His cloak was on the peg. He gathered it up. "I shall not be going far. No riding off."

"Take me with you."

He shook his head. "No."

"Into Eald. Into Eald, is it?"

He put the cloak on, pretending he had not heard. "It may be cold."

"O gods, Ciaran, don't go."

He managed a little smile, not an easy one. "Back by supper," he said, as if he were only going out to the fences.

And then he stepped away, not a little parting, but a great one, so that he caught at the stone and held it clenched in his hand, lost for a moment in the chill gray mist.
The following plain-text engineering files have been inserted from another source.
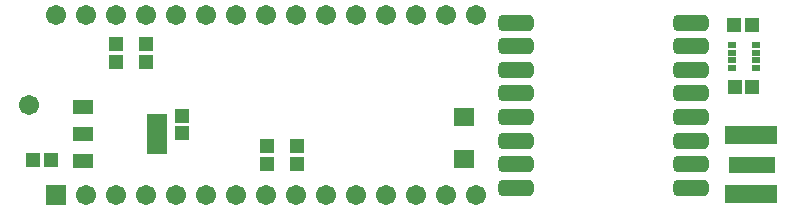
<source format=gts>
G04*
G04 #@! TF.GenerationSoftware,Altium Limited,Altium Designer,18.1.8 (232)*
G04*
G04 Layer_Color=8388736*
%FSLAX25Y25*%
%MOIN*%
G70*
G01*
G75*
%ADD14R,0.06706X0.13595*%
%ADD15R,0.06706X0.04737*%
G04:AMPARAMS|DCode=16|XSize=118.24mil|YSize=55.24mil|CornerRadius=15.81mil|HoleSize=0mil|Usage=FLASHONLY|Rotation=180.000|XOffset=0mil|YOffset=0mil|HoleType=Round|Shape=RoundedRectangle|*
%AMROUNDEDRECTD16*
21,1,0.11824,0.02362,0,0,180.0*
21,1,0.08661,0.05524,0,0,180.0*
1,1,0.03162,-0.04331,0.01181*
1,1,0.03162,0.04331,0.01181*
1,1,0.03162,0.04331,-0.01181*
1,1,0.03162,-0.04331,-0.01181*
%
%ADD16ROUNDEDRECTD16*%
%ADD17R,0.15761X0.05800*%
%ADD18R,0.17335X0.06115*%
%ADD19R,0.04737X0.04737*%
%ADD20R,0.02769X0.02178*%
%ADD21R,0.04737X0.04737*%
%ADD22R,0.07099X0.05918*%
%ADD23C,0.04737*%
%ADD24C,0.06706*%
%ADD25R,0.06706X0.06706*%
D14*
X48603Y25800D02*
D03*
D15*
X23997Y16942D02*
D03*
Y25800D02*
D03*
Y34658D02*
D03*
D16*
X226634Y7841D02*
D03*
Y15715D02*
D03*
Y23589D02*
D03*
Y31463D02*
D03*
Y39337D02*
D03*
Y47211D02*
D03*
Y55085D02*
D03*
Y62959D02*
D03*
X168366Y7841D02*
D03*
Y15715D02*
D03*
Y23589D02*
D03*
Y31463D02*
D03*
Y39337D02*
D03*
Y47211D02*
D03*
Y55085D02*
D03*
Y62959D02*
D03*
D17*
X247006Y15500D02*
D03*
D18*
X246613Y5659D02*
D03*
X246600Y25341D02*
D03*
D19*
X85100Y15747D02*
D03*
Y21653D02*
D03*
X95100Y15847D02*
D03*
Y21753D02*
D03*
X45000Y55653D02*
D03*
Y49747D02*
D03*
X35000D02*
D03*
Y55653D02*
D03*
X57000Y26047D02*
D03*
Y31953D02*
D03*
D20*
X248235Y47761D02*
D03*
Y50321D02*
D03*
Y52880D02*
D03*
Y55439D02*
D03*
X240165D02*
D03*
Y52880D02*
D03*
Y50321D02*
D03*
Y47761D02*
D03*
D21*
X13153Y17000D02*
D03*
X7247D02*
D03*
X241047Y62000D02*
D03*
X246953D02*
D03*
X241147Y41300D02*
D03*
X247053D02*
D03*
D22*
X150800Y31487D02*
D03*
Y17313D02*
D03*
D23*
X247400Y15500D02*
D03*
D24*
X125000Y5500D02*
D03*
X115000D02*
D03*
X105000D02*
D03*
X95000D02*
D03*
X85000D02*
D03*
X75000D02*
D03*
X65000D02*
D03*
X55000D02*
D03*
X45000D02*
D03*
X35000D02*
D03*
X25000D02*
D03*
X15000Y65500D02*
D03*
X25000D02*
D03*
X35000D02*
D03*
X45000D02*
D03*
X55000D02*
D03*
X65000D02*
D03*
X75000D02*
D03*
X85000D02*
D03*
X95000D02*
D03*
X105000D02*
D03*
X115000D02*
D03*
X125000D02*
D03*
X135000Y5500D02*
D03*
X145000D02*
D03*
X155000D02*
D03*
Y65500D02*
D03*
X145000D02*
D03*
X135000D02*
D03*
X5905Y35433D02*
D03*
D25*
X15000Y5500D02*
D03*
M02*

</source>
"Arafel!" he cried, "Arafel!" but he did not call the third time, not daring that. He listened a long time, hoping for any small sound, searching with his heart for any trace or hope of her. "I am here," he shouted into the gray mist, in the green of the forest with the mois ture dripping off the bracken and glistening on black bark. "You said I should not call your name—but that you would always know what I was doing. You said that I shouldn't walk here—but the world isn't as safe as it was either. And I do need you."